Thanks to Jay Sakarvadia, Sahil Sethi, Jordan Pettyjohn and Valerie Hayot-Sasson, who provided feedback on this blog post.

References

[Duede et al., 2024] Duede, Eamon, et al. “Oil & water? diffusion of ai within and across scientific fields.” arXiv preprint arXiv:2405.15828 (2024).

[workshop paper] Sakarvadia, Mansi, et al. “Memory Injections: Correcting Multi-Hop Reasoning Failures during Inference in Transformer-Based Language Models.” The 6th BlackboxNLP Workshop.

[qualifier thesis] Sakarvadia, Mansi. Towards Interpreting Language Models: A Case Study in Multi-Hop Reasoning. 2024. University of Chicago, Master’s Thesis.

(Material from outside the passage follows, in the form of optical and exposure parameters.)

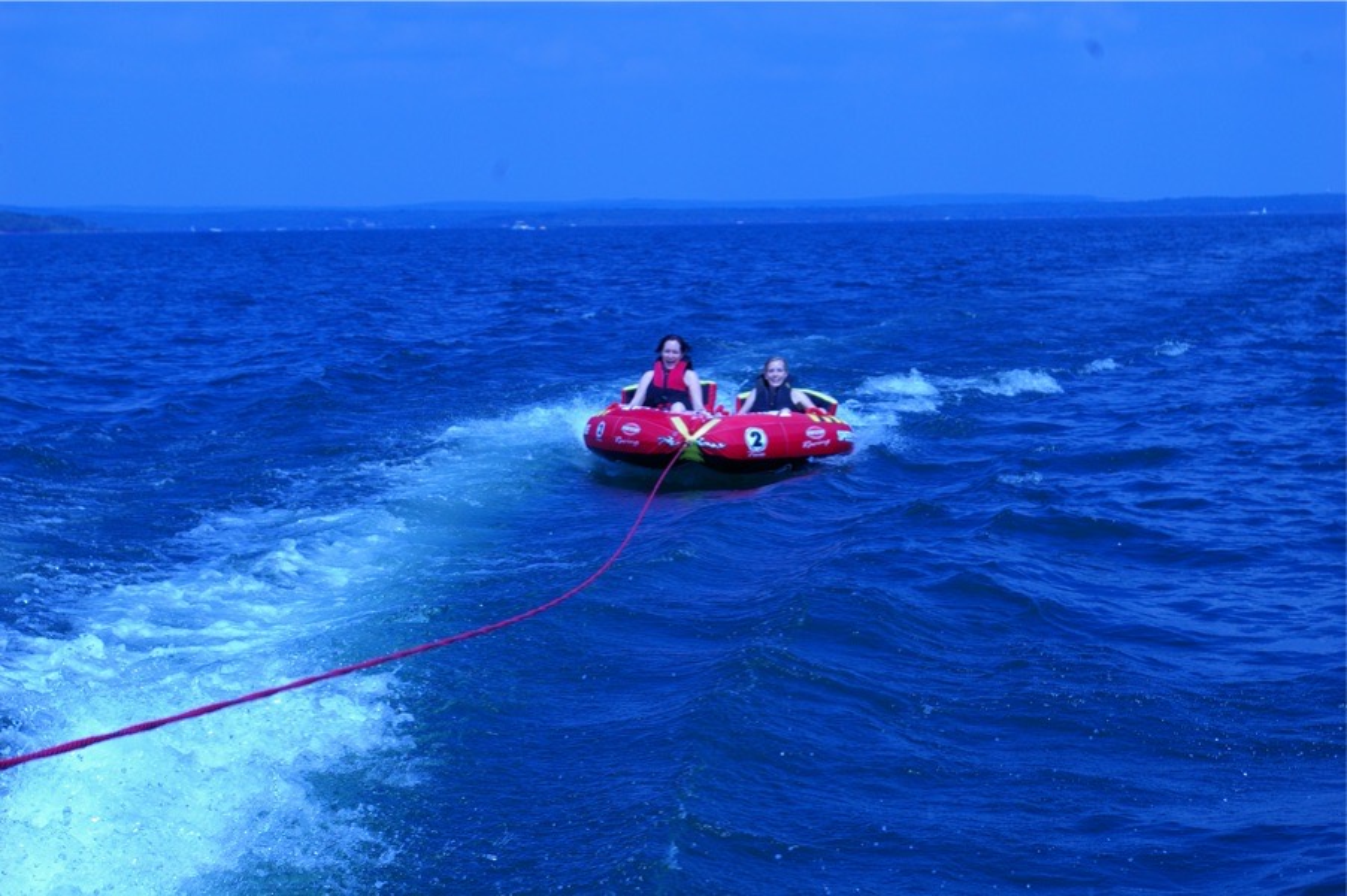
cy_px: 448
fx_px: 3085
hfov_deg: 24.6
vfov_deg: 16.5
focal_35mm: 82
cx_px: 674
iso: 200
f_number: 11
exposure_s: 1/350
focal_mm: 55
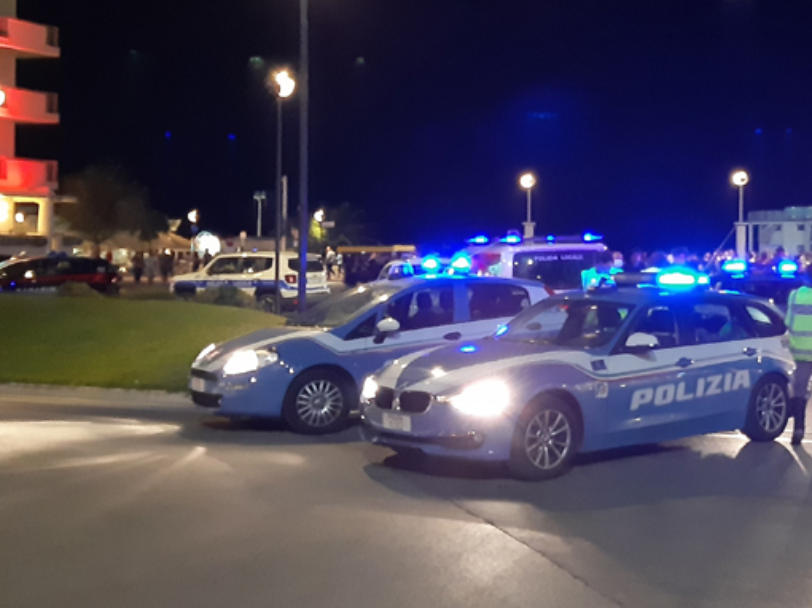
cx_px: 610
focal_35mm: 51
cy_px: 215
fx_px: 1196
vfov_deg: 28.4
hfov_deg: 36.6
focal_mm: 3.92
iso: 640
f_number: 1.7
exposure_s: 1/17
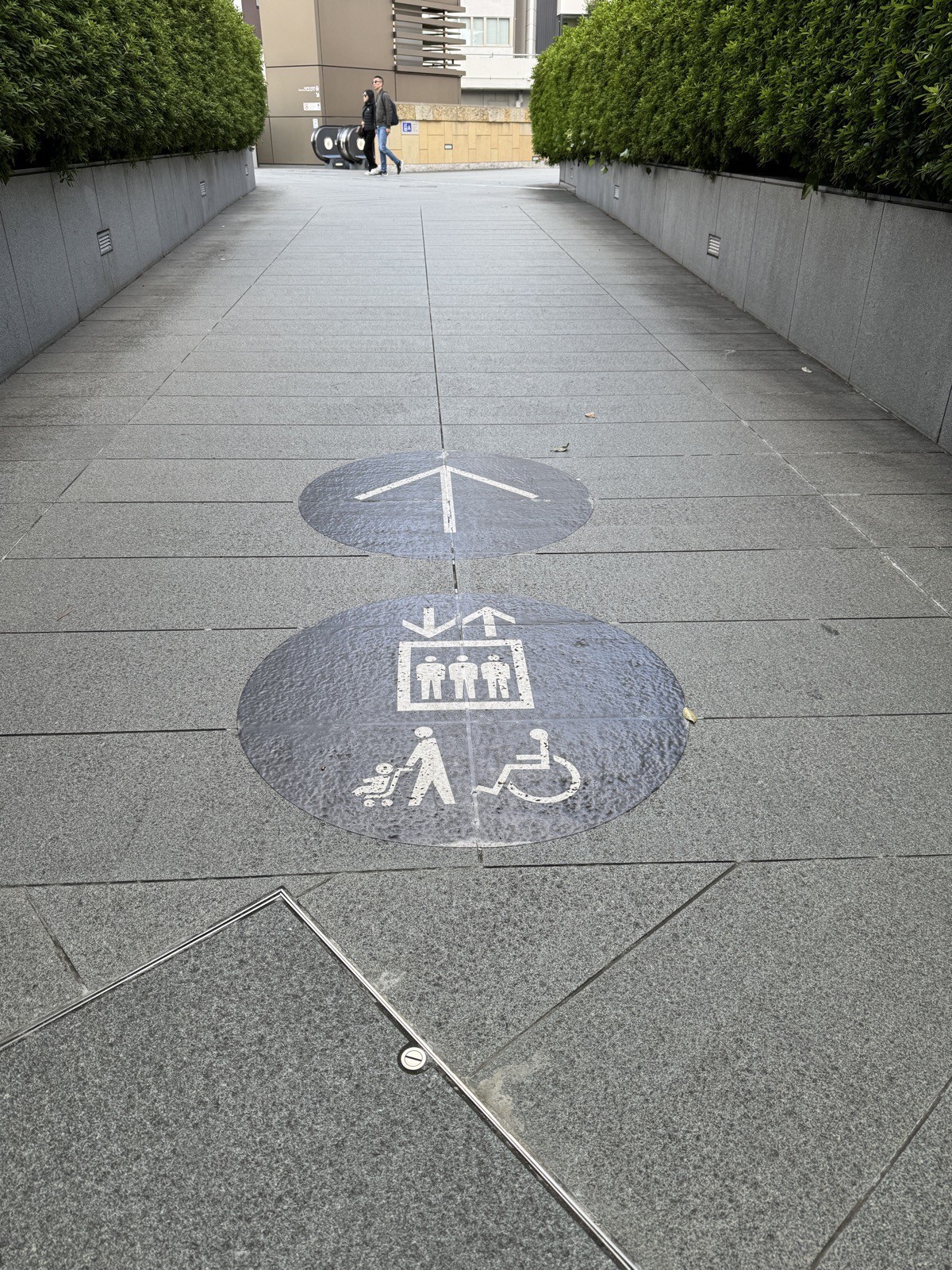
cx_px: 476
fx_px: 880
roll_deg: -0.6
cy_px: 635
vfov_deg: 71.6
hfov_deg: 56.8
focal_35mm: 24
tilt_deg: -29.4
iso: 80
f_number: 1.78
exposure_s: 1/535
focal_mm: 6.76
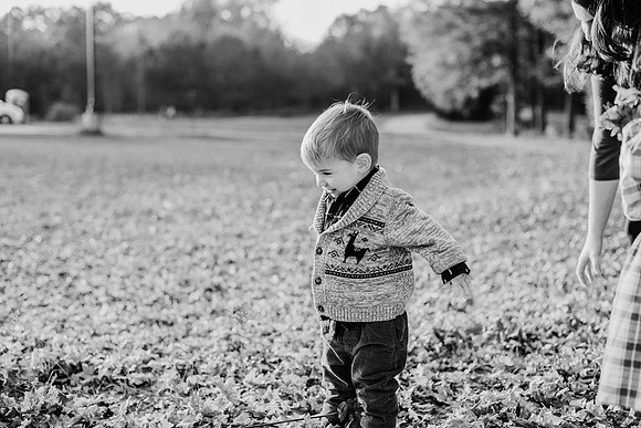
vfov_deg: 27.0
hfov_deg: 39.6
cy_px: 214
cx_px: 320
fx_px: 890
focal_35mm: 50
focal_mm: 50
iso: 500
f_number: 2.8
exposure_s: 1/1000
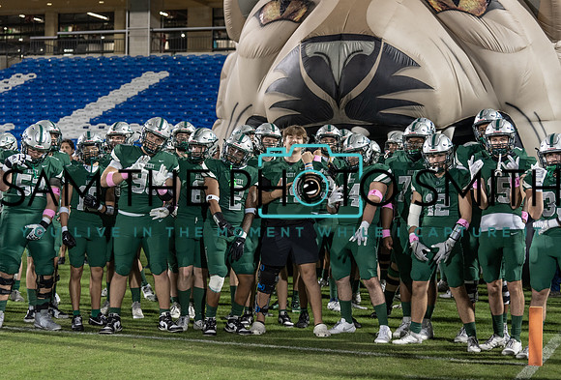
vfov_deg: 18.7
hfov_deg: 27.3
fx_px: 1153
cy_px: 197
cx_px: 264
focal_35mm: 74
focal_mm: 70
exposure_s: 1/320
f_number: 3.2
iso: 1250
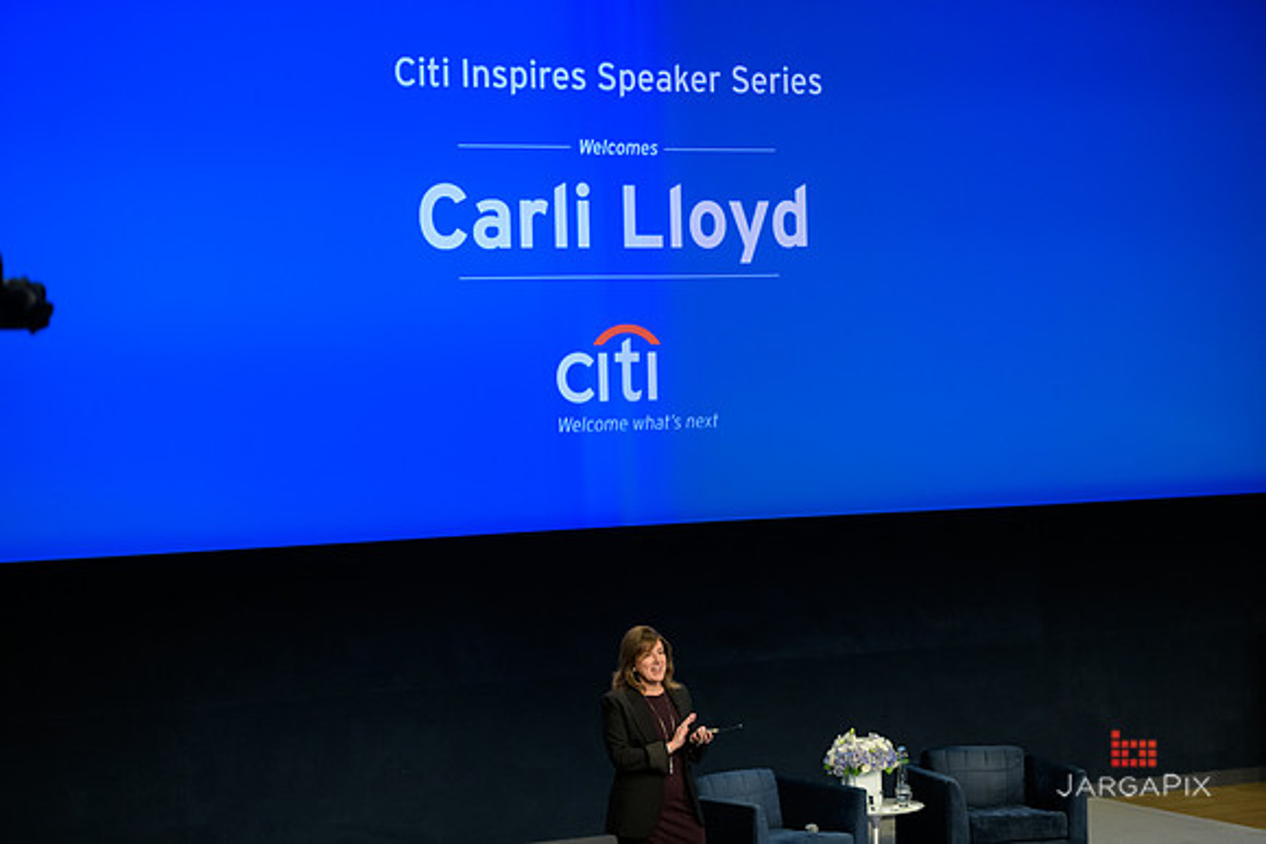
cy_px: 422
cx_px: 633
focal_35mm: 92
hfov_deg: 22.1
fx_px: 3236
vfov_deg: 14.9
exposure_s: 1/200
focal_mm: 92
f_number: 3.2
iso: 1600
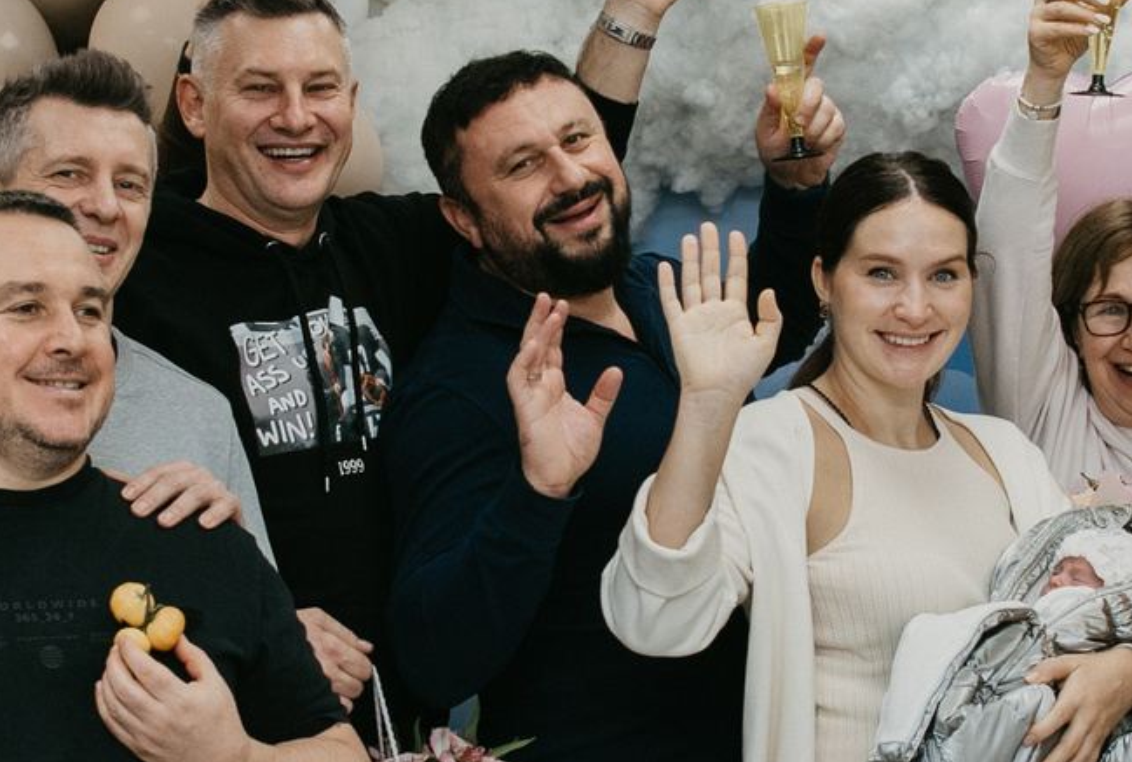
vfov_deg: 13.5
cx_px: 605
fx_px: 3217
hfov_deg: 20.0
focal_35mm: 102
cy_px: 545
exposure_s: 1/160
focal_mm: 24
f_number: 4
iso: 125
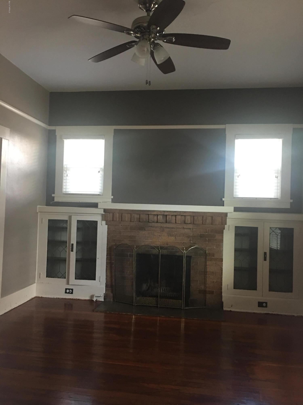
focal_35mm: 29
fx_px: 338
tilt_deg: +2.6
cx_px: 152
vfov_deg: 61.7
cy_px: 202
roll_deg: -2.4
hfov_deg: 48.2
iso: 80
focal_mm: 4.15
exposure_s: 1/15
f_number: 2.2
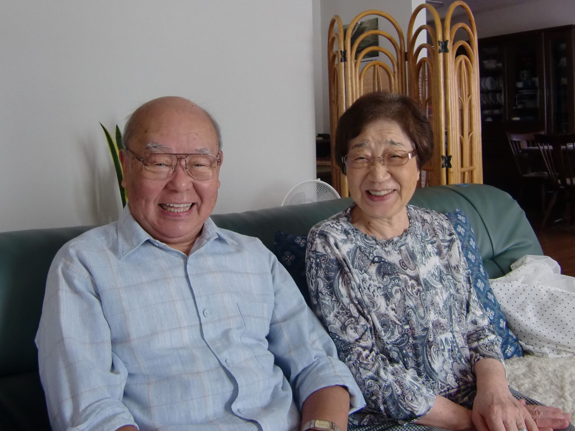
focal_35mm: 29
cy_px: 209
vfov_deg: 48.2
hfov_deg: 61.7
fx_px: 482
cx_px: 282
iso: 125
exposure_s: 1/60
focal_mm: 4.9
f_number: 2.6
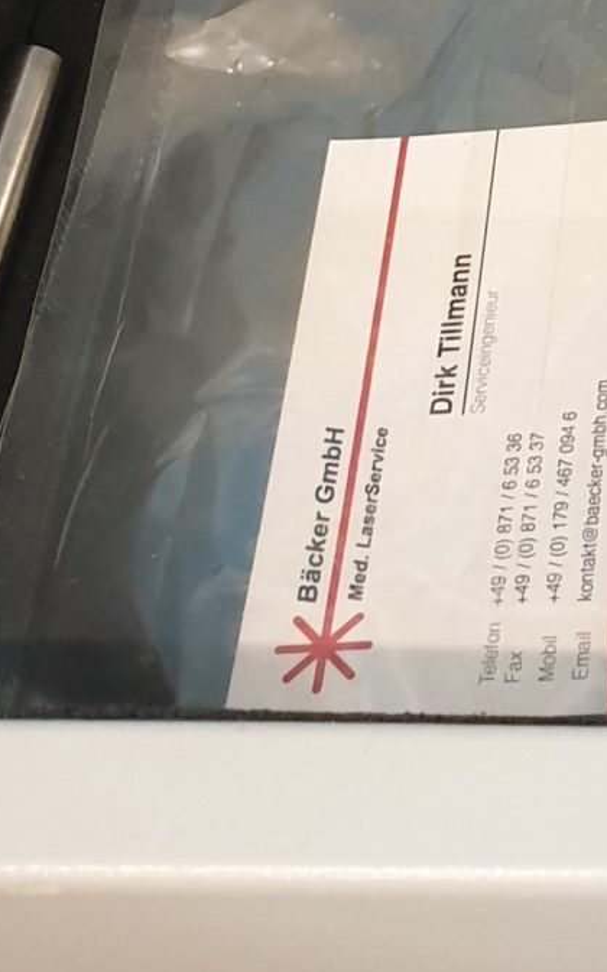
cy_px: -628
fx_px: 2779
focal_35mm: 105
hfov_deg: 11.7
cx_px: 1030
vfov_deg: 17.2
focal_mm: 4.3
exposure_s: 1/20
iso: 320
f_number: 2.4
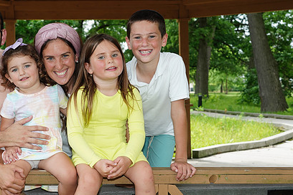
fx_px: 521
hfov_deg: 31.1
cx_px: 93
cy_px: 89
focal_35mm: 64
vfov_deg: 21.2
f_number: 7.1
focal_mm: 45
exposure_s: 1/200
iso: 250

[video of rehearsal] “Interpreting Language Models: Correcting Multi-hop Reasoning Failures During Inference.” YouTube, uploaded by Mansi Sakarvadia, 7 Apr. 2024, https://www.youtube.com/watch?v=4EE9DIToERo.

[internship project] Sakarvadia, Mansi, et al. “Mitigating Memorization In Language Models.” arXiv preprint arXiv:2410.02159 (2024).

[extended abstract] Pettyjohn, Jordan Nikolai, et al. “Mind Your Manners: Detoxifying Language Models via Attention Head Intervention.” The 7th BlackboxNLP Workshop.